Um outro paciente, que apresentava sintomas de gripe e está impossibilitado de trabalhar por conta do seu estado de saúde, perguntou à recepcionista da unidade quando seria atendido, e recebeu apenas a resposta de que “já iriam chamar”. “É só o que eles falam. Tem que aguardar pela boa vontade deles. Quando tu vai lá, olha os médicos e estão todos no telefone. E o pessoal sofrendo aqui”, relata Diego.

Em coletiva de imprensa, o vice-presidente afirmou que essa é uma das maiores vistorias já realizadas pelo Sindicato para avaliar as condições de trabalho e de atendimento à população. Ele acrescentou que as vistorias devem seguir para preservar a saúde da população a pela defesa dos médicos. “Vamos fazer apontamentos do que foi encontrado e solicitar para os gestores que sejam resolvidos esses apontamentos”, diz.

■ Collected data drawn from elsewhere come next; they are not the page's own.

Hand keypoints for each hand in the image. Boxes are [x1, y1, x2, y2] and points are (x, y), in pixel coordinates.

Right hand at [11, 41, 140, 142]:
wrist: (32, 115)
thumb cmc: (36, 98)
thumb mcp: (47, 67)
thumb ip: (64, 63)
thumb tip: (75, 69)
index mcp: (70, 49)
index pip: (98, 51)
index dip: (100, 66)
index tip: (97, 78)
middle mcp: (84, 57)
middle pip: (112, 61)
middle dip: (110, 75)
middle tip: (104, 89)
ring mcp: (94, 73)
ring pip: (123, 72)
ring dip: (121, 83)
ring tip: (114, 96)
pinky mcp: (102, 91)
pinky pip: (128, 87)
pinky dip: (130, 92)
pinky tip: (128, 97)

Na vistoria realizada pelo Simers, cinco grupos técnicos se direcionaram às unidades, cada um composto por um diretor e assessores político e jurídico. Dos hospitais, foram vistoriados o Conceição, Cristo Redentor, Santa Casa, HPS, Clínicas, Vila Nova, São Lucas da PUC e Ernesto Dornelles. Dos pronto atendimentos, foram contemplados na visita a Moacyr Scliar, Lomba do Pinheiro, Cruzeiro do Sul e Bom Jesus, além da Unidade de Saúde Restinga.

Associação Médica reforça cenário crítico

O presidente da Associação Médica do Rio Grande do Sul (AMRIGS), Gerson Junqueira Jr, salientou a gravidade do cenário de saúde pública no estado e a necessidade de recursos junto ao Ministério da Saúde para contratação de profissionais, aquisição de insumos e a reorganização da rede hospitalar para lidar com a crise.

“O Rio Grande do Sul enfrenta, neste momento, um cenário crítico na saúde pública. As emergências, tanto na rede pública quanto na privada, estão superlotadas, com ocupações que ultrapassam os 300% em algumas unidades. A situação revela uma pressão insustentável sobre o sistema de saúde, especialmente diante do aumento expressivo de internações por síndromes respiratórias agudas graves (SRAG)”, diz.

Ele também destaca como “fator agravante” a baixa cobertura vacinal. “Até 15 de maio, apenas 28,5% dos grupos prioritários – como crianças, gestantes e idosos – haviam se vacinado contra a gripe no RS. Esse índice está muito abaixo da meta de 90% estabelecida pelas autoridades de saúde. A vacinação é fundamental, protege o indivíduo e contribui para frear a circulação de vírus, aliviando a pressão sobre os hospitais”, diz a nota.

A reportagem entrou em contato com a Secretaria Municipal da Saúde e aguarda posicionamento sobre a situação de superlotação.